When Australian fashion brand Country Road decided to partner with the Australian Open in 2018, it didn’t expect the overwhelming consumer response. The retailer sold out of many of the items designed specifically for the event within the first ten days and had to bring in more items to keep up with demand. This year, Country Road has once again partnered with the Australian Open as the official lifestyle fashion partner of the event. It spent 10 months planning a “proper pop-up shop” wher
e customers can purchase a range of co-branded clothes and accessories and personalise them with stitching.

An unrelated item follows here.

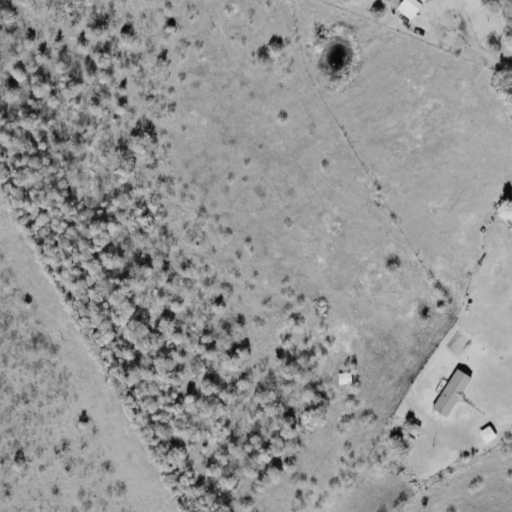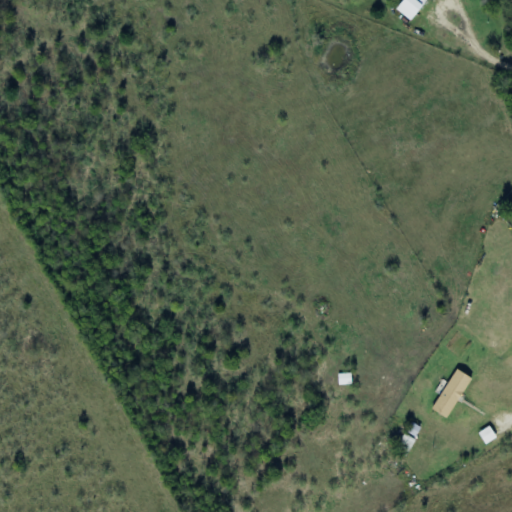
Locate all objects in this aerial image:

And it supplied the uniforms for on-court officials, including the chair and line umpires, along with the event’s operations staff.
Why go to all this effort to partner with a sporting event that lasts a mere two weeks?

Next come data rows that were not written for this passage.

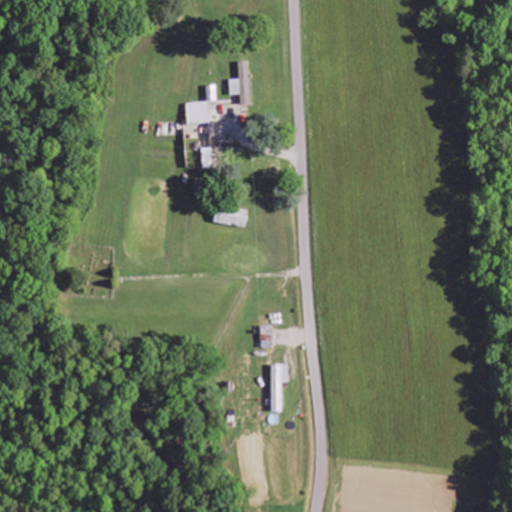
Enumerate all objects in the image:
building: (242, 85)
building: (198, 114)
building: (231, 218)
road: (305, 256)
building: (267, 334)
building: (278, 385)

“It gave us an opportunity to put Country Road on an international and a local platform,” Country Road managing director Elle Roseby tells IRW.
For Country Road, the Australian Open is an opportunity to place the brand front and centre at an event that draws hundreds of thousands of people, many of them from around the world, and arguably all of them having a once-in-a-lifetime experience.
According to Tennis Australia president and chair Jayne Hrdlicka, more than 80,000 attendees – approximately 11 per cent – at the 2017 Australian Open were from overseas, primarily from the US, New Zealand, Japan, China and UK.
Melbourne-based bag brand Crumpler has also identified the Australian Open as a prime opportunity to introduce the brand to a broad range of international tourists.
“It’s a Melbourne-based event that has a global reach these days,” Crumpler chief executive Adam Wilkinson tells IRW.
“We launched a new range and a new logo last year, and we wanted to take the opportunity to showcase this to the world.”
This trend isn’t limited to Australia, or even to tennis. Retailers worldwide are taking the opportunity to partner with events and festivals to connect more deeply with their core audience, and to place themselves in front of a whole new set of customers.
Something to remember
Event retail draws from the same well as experiential retail. It’s about giving customers a memorable shopping experience that is more than simply a way to purchase goods.
By creating meaningful, unique experiences for shoppers, brands can transcend their role as service providers and become something more – a topic of conversation, a shareable moment, something to remember.
There is a significant opportunity for retailers to attract and retain customers by doing so.
According to Deloitte’s Meaningful Brands report, consumers put factors such as experience and social impact above traditional drivers such as price and convenience.
The best example of this may be Coachella, the annual music festival in the US that brings in over 100,000 people per day and is talked about the world over. Besides the usual partnerships with sponsors like Google, Heineken and Absolut, Coachella over the years has included several retail partnerships that go well beyond the pop-up.
In 2018, for example, cosmetics company Sephora had a tent where event-goers could get free makeovers and snap pictures with friends to share on social media, expanding the brand’s reach beyond the festival itself. The hashtag #sephoracoachella racked up approximately 3900 posts on Instagram, many of which were user generated.
“Festivals in general provide an experience-rich environment,” Sephora collection vice president of merchandising Elizabeth Hayes told Mobile Marketer.
“Ticket holders are coming to them with the mindset that they are a rule-free realm and they are going to have fun.”
In pursuit of cool
Retailers shouldn’t underestimate the ‘fun factor’ when partnering with an event or festival. For instance, when The Iconic partnered with Falls Festival over the holiday period, it installed an on-site club disguised as a laundromat. Festival-goers had to crawl through an open washing-machine door to get to the music.
“We recognised that Falls Festival is a dynamic and expressive event that would give us the opportunity to emotionally connect with our customers in new and exciting ways,” The Iconic’s chief marketing officer Alexander Meyer tells IRW.
“We know that the Laundromat was a huge success given it saw over 12,000 people – out of 20,000 festival attendees – climb through the infamous washing machine and into The Iconic’s secret club.”
However, Meyer notes the retailer’s strategy was not to drive sales, but to gain a better understanding of how to interact with customers in an offline environment.
“We actively seek brand partners that are known for doing ‘cool’ things, but at the same time we’re very pragmatic about the opportunities that arise and committed to the north star of our purpose and strategy, which all centre around the customer,” Meyer says.
“At the end of the day, it’s fundamental that all partners play off each other’s strengths in order to create culturally relevant experiences for the audience they wish to target.”